** Data section follows **

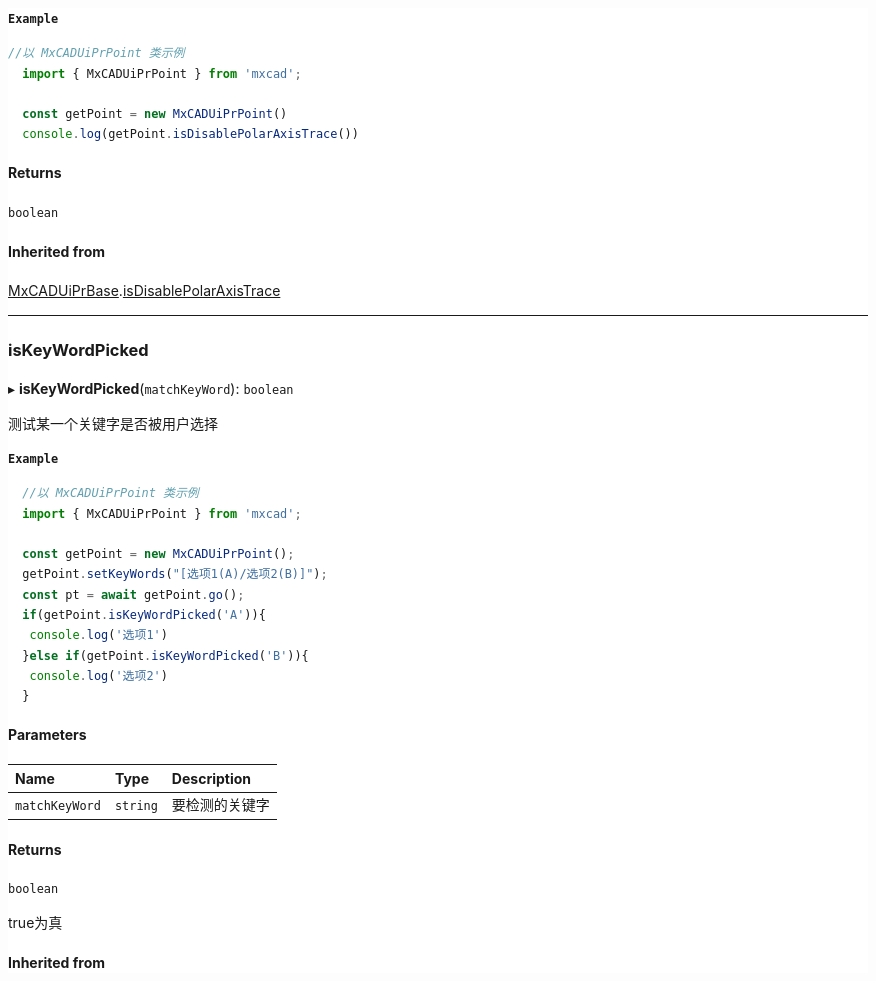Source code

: **`Example`**

```ts
//以 MxCADUiPrPoint 类示例
  import { MxCADUiPrPoint } from 'mxcad';

  const getPoint = new MxCADUiPrPoint()
  console.log(getPoint.isDisablePolarAxisTrace())
```

#### Returns

`boolean`

#### Inherited from

[MxCADUiPrBase](2d.MxCADUiPrBase.md).[isDisablePolarAxisTrace](2d.MxCADUiPrBase.md#isdisablepolaraxistrace)

___

### isKeyWordPicked

▸ **isKeyWordPicked**(`matchKeyWord`): `boolean`

测试某一个关键字是否被用户选择

**`Example`**

```ts
  //以 MxCADUiPrPoint 类示例
  import { MxCADUiPrPoint } from 'mxcad';

  const getPoint = new MxCADUiPrPoint();
  getPoint.setKeyWords("[选项1(A)/选项2(B)]");
  const pt = await getPoint.go();
  if(getPoint.isKeyWordPicked('A')){
   console.log('选项1')
  }else if(getPoint.isKeyWordPicked('B')){
   console.log('选项2')
  }
```

#### Parameters

| Name | Type | Description |
| :------ | :------ | :------ |
| `matchKeyWord` | `string` | 要检测的关键字 |

#### Returns

`boolean`

true为真

#### Inherited from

** End of Data section **

Starting with the line that contains "Type | Description |", return every line through the last one of the records, exactly as written.

Problem solution
| Name | Type | Description |
| :------ | :------ | :------ |
| `matchKeyWord` | `string` | 要检测的关键字 |

#### Returns

`boolean`

true为真

#### Inherited from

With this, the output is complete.